__Фрагмент текста__:
* * *

Наполеон долгое время был расположен к Ленорман. Императрица Жозефина также покровительствовала ей. Когда-же впоследствии Ленорман напророчила ей предстоящий развод, Наполеон велел арестовать ворожею. Ее отправили к Фуше, которому она напомнила о прежней их встрече. В бытность Фуше депутатом Конвента, Ленорман предсказала ему следующее: «Вы уже высоко поднялись, но поднимитесь еще выше». Фуше, бывший в то время молодым профессором философии в Нанте, совершил воздушное путешествие на вошедшем в то время в моду аэростате.

– И ваше пророчество сбылось, – сказал он при встрече с арестованной Ленорман, – я поднялся выше, чем я дерзал тогда мечтать на воздушном шаре. Но знаете ли вы также заранее, что вам придется попасть в тюрьму и, по всей вероятности, очень долго просидеть там?

– Конечно, я прочла это в моих картах, – отвечала Ленорман. – Только я не унываю, так как знаю, что меня скоро освободит оттуда один могущественный человек.

– Кто же этот могущественный человек? – смеясь спросил Фуше.

– Ваш наместник – герцог де-Ровиго.

* * *

__Задание__: Подхватите рассказ о гадалке Ленорман и Фуше после реплики «Ваш наместник – герцог де-Ровиго» и продолжите его. Для работы с рассказом эти данные не понадобятся.

* * *

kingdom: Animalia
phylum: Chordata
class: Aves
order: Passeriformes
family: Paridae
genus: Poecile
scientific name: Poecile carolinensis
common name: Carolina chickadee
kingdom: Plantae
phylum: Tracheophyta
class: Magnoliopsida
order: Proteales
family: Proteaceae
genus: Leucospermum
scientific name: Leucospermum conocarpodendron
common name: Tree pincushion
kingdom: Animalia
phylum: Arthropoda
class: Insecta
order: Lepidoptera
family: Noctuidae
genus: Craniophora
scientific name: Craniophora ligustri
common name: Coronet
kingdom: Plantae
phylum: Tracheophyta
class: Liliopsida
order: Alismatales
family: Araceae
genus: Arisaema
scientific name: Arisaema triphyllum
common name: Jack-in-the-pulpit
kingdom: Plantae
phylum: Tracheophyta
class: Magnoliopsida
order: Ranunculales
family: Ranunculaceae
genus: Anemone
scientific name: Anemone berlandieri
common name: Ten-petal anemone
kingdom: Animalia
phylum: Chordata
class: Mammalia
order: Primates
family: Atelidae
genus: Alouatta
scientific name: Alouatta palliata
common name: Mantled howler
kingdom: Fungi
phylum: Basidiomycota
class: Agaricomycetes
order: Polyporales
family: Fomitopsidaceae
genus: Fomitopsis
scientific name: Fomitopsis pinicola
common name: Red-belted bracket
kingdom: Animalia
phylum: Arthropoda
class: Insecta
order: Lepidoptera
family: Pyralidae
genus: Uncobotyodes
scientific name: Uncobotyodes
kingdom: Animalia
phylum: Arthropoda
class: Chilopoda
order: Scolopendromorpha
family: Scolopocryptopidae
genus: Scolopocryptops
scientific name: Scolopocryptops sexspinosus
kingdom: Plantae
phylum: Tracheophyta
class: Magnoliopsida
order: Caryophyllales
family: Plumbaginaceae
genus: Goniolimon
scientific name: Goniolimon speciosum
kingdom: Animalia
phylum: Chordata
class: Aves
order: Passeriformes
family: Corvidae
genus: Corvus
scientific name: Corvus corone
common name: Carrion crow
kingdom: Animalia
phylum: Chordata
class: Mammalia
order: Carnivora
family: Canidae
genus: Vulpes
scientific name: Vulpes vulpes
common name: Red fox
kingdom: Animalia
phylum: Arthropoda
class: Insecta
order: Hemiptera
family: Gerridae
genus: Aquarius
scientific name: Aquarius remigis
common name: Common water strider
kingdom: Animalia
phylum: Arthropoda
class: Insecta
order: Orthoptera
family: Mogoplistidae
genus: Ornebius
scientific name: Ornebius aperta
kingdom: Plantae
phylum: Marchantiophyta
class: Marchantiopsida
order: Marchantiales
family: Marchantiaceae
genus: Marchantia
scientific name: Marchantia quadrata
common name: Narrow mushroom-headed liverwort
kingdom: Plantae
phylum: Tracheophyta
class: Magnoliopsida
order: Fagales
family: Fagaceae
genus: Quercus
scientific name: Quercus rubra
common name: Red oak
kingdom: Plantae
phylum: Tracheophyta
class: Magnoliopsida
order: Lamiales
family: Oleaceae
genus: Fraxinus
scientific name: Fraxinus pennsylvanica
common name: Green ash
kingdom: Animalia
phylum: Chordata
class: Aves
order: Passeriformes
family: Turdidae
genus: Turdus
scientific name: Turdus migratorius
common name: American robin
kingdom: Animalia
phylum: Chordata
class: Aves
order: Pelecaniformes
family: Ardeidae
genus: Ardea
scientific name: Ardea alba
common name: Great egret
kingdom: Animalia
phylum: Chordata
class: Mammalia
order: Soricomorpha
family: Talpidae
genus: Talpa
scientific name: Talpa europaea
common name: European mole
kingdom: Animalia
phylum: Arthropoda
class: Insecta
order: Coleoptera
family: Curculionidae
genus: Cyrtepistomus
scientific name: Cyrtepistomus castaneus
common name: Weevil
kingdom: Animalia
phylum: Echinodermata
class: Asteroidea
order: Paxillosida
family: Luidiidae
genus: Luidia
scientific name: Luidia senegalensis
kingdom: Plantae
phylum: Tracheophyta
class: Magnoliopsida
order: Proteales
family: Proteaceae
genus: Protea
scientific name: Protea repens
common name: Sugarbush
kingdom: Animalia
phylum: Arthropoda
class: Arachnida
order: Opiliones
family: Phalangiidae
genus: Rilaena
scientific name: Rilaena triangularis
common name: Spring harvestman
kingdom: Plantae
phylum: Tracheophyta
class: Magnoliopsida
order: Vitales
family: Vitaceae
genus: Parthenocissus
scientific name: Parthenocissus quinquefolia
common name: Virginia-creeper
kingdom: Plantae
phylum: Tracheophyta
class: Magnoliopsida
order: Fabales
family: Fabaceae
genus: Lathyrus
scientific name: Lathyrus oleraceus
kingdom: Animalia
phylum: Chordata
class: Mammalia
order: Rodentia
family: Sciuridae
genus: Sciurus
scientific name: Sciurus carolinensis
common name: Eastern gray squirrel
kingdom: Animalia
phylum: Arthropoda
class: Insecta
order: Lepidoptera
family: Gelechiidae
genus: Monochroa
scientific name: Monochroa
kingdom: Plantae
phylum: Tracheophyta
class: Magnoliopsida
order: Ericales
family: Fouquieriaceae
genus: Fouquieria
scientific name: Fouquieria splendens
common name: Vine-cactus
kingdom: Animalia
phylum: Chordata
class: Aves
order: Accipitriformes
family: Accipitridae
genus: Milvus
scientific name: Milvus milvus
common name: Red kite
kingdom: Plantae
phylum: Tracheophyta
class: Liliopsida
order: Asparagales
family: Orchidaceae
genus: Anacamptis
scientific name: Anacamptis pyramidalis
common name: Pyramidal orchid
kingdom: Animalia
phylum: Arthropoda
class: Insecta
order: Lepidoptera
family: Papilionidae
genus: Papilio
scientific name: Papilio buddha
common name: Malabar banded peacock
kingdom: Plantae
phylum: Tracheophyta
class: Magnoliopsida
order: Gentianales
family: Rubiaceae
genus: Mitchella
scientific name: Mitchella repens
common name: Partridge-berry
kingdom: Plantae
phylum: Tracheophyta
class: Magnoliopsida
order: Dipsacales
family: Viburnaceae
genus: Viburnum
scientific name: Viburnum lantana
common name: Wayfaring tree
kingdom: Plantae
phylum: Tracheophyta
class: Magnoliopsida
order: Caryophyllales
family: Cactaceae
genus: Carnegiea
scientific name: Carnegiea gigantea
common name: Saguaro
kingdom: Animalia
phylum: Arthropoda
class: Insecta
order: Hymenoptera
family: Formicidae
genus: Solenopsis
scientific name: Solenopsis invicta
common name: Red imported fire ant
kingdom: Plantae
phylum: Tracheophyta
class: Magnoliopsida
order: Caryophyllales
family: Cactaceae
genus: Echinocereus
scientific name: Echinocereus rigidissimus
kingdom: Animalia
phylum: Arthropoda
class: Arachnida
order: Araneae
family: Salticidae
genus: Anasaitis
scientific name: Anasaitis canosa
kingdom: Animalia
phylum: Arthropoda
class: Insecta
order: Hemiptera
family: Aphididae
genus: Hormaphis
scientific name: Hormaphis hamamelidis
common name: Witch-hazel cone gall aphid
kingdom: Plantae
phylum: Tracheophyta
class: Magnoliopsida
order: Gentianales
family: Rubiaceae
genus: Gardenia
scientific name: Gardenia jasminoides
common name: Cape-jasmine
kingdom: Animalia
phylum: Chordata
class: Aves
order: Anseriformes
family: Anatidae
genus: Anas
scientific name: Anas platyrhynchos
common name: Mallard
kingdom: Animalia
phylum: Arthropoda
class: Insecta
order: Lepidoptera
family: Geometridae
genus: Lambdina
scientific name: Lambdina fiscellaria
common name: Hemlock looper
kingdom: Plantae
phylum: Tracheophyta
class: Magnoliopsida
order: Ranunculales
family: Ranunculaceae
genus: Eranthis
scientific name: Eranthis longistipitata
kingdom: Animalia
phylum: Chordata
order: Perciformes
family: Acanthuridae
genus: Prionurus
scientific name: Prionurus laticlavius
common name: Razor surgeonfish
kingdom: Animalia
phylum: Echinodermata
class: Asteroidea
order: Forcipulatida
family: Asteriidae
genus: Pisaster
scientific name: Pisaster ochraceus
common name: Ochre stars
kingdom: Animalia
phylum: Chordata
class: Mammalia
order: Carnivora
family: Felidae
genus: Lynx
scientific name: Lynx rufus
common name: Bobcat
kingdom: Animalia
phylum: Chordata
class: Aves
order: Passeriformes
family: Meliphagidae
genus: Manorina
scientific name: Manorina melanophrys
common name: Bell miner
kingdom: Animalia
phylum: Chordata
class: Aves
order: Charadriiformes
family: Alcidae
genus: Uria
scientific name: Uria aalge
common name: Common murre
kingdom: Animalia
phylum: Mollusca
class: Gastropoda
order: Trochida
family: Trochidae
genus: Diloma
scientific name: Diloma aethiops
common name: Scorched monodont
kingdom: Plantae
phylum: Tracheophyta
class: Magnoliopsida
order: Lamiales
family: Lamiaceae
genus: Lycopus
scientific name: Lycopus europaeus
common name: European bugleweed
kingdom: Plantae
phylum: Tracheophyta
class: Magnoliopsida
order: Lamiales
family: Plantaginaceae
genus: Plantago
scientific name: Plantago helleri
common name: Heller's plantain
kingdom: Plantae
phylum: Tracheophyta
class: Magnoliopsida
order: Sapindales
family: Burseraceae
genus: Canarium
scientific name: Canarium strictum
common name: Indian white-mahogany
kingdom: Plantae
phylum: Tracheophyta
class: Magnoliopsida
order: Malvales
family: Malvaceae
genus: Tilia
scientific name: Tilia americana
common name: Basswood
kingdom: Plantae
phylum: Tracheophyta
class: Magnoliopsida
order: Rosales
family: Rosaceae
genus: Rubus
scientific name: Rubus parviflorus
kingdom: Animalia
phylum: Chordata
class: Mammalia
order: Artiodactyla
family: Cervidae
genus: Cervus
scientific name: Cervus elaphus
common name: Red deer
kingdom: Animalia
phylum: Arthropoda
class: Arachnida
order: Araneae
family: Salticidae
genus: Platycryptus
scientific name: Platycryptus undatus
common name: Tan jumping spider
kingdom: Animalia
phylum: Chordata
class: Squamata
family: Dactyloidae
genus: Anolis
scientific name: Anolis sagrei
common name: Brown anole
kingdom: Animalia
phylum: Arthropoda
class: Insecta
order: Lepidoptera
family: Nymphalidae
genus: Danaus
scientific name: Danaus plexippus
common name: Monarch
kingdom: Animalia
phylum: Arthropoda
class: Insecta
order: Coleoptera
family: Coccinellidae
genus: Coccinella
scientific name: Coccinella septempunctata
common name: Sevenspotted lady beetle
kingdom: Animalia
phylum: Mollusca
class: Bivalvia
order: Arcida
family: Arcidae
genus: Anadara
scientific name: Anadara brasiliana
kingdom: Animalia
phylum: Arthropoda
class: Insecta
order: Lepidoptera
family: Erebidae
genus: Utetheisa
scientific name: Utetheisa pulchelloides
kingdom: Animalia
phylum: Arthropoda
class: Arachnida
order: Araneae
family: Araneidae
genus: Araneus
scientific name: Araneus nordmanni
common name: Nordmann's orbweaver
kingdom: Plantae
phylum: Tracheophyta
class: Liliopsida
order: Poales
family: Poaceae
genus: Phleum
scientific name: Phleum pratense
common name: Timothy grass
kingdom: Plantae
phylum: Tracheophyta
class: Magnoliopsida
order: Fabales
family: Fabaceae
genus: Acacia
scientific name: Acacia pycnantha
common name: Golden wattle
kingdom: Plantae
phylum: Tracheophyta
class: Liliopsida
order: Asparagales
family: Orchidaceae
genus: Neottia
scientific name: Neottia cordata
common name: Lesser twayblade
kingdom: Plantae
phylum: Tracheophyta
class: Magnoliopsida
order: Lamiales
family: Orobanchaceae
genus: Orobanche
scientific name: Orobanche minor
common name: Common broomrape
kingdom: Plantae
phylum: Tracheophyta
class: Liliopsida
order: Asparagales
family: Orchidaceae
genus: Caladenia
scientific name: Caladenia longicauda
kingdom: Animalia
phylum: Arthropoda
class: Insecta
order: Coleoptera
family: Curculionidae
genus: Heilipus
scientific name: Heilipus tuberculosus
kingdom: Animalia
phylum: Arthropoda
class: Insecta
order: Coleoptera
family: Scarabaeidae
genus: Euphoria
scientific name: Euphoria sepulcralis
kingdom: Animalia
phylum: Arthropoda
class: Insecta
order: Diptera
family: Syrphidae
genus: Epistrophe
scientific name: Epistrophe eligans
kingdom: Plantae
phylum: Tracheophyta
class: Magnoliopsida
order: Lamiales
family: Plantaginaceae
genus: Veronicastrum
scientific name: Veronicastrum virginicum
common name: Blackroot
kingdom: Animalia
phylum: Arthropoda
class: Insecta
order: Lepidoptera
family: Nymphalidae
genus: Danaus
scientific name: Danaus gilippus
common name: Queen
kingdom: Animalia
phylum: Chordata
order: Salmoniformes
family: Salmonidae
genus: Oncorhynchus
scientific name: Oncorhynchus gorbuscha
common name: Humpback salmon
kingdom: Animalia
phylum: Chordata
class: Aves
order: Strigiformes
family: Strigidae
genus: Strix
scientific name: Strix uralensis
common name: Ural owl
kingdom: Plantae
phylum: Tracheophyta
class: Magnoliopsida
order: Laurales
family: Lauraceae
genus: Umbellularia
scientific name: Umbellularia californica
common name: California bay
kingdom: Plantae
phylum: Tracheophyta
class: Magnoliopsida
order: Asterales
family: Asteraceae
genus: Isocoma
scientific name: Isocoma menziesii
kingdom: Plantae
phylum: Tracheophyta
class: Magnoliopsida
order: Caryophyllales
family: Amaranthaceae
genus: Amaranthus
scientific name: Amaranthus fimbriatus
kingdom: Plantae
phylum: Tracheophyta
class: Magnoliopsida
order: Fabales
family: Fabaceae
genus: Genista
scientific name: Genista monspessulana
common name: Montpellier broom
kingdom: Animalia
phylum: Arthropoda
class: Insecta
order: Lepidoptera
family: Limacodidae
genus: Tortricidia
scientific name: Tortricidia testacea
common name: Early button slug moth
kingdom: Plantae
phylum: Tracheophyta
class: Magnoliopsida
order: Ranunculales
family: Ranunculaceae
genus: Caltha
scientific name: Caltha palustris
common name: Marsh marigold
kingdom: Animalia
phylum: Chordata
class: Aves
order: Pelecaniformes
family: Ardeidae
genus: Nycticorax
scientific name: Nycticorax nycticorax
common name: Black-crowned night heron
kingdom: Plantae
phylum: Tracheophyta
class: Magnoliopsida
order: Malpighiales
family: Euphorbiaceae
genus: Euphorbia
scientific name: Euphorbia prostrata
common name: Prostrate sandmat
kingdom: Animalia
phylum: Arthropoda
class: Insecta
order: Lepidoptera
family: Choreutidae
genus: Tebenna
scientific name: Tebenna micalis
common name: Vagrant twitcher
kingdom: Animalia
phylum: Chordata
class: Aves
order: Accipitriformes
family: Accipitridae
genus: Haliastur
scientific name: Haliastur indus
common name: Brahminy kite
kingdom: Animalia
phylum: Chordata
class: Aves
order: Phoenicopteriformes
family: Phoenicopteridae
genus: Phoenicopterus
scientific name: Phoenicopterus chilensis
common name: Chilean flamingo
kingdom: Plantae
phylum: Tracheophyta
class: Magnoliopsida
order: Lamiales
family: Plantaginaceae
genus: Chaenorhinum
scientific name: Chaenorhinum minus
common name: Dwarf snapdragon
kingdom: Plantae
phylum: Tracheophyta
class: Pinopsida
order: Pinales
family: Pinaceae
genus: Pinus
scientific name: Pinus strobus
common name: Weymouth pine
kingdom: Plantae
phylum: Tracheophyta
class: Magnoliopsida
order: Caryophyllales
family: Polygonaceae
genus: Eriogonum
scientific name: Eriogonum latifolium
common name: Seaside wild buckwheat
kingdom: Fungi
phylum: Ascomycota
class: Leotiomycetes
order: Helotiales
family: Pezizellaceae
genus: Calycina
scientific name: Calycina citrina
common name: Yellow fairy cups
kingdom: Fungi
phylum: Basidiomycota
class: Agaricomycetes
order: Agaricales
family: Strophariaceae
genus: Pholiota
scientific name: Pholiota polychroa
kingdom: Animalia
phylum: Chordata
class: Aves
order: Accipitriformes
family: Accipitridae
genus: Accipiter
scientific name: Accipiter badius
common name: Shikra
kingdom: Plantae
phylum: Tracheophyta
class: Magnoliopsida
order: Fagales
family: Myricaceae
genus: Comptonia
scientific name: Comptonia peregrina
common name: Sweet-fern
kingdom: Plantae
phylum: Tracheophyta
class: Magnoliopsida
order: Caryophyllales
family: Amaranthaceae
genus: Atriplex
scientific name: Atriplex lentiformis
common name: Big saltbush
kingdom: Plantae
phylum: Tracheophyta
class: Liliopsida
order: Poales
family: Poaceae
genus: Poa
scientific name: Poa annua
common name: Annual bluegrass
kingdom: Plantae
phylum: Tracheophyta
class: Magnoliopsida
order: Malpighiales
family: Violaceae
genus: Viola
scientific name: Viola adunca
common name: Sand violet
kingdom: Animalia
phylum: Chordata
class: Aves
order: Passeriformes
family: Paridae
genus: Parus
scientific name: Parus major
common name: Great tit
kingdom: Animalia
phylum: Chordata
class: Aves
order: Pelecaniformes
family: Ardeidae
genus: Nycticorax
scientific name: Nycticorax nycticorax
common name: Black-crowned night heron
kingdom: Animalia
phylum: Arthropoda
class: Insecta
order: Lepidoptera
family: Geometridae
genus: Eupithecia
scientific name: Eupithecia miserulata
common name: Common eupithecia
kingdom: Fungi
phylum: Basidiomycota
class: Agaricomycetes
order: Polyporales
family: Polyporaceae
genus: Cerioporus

* * *

__Поле ответа__:
Вскоре после того Фуше впал в немилость и был отставлен. Место его занял герцог де-Ровиго, и прорицательница была освобождена из тюрьмы.

В 1809 г. Ленорман за свои предсказания была признана настолько опасной, что подверглась изгнанию из Франции. Она поселилась в Брюсселе, где написала книгу, под заглавием «Souvenirs prophétiques d'une sibylle sur les causes de son arrestation», в которой предсказала падение Наполеона. Но Наполеон так боялся гадальщицы, что помешал выпустить это сочинение, которое могло появиться лишь в 1814 году, когда Ленорман снова уже вернулась в Париж. С возвращением Наполеона во Францию, Ленорман вторично бежала в Бельгию, где и проживала веселая и довольная, в полном убеждении, что тамошнее пребывание её теперь уже не затянется, и что возвращению её на родину скоро не будет препятствовать никакой император.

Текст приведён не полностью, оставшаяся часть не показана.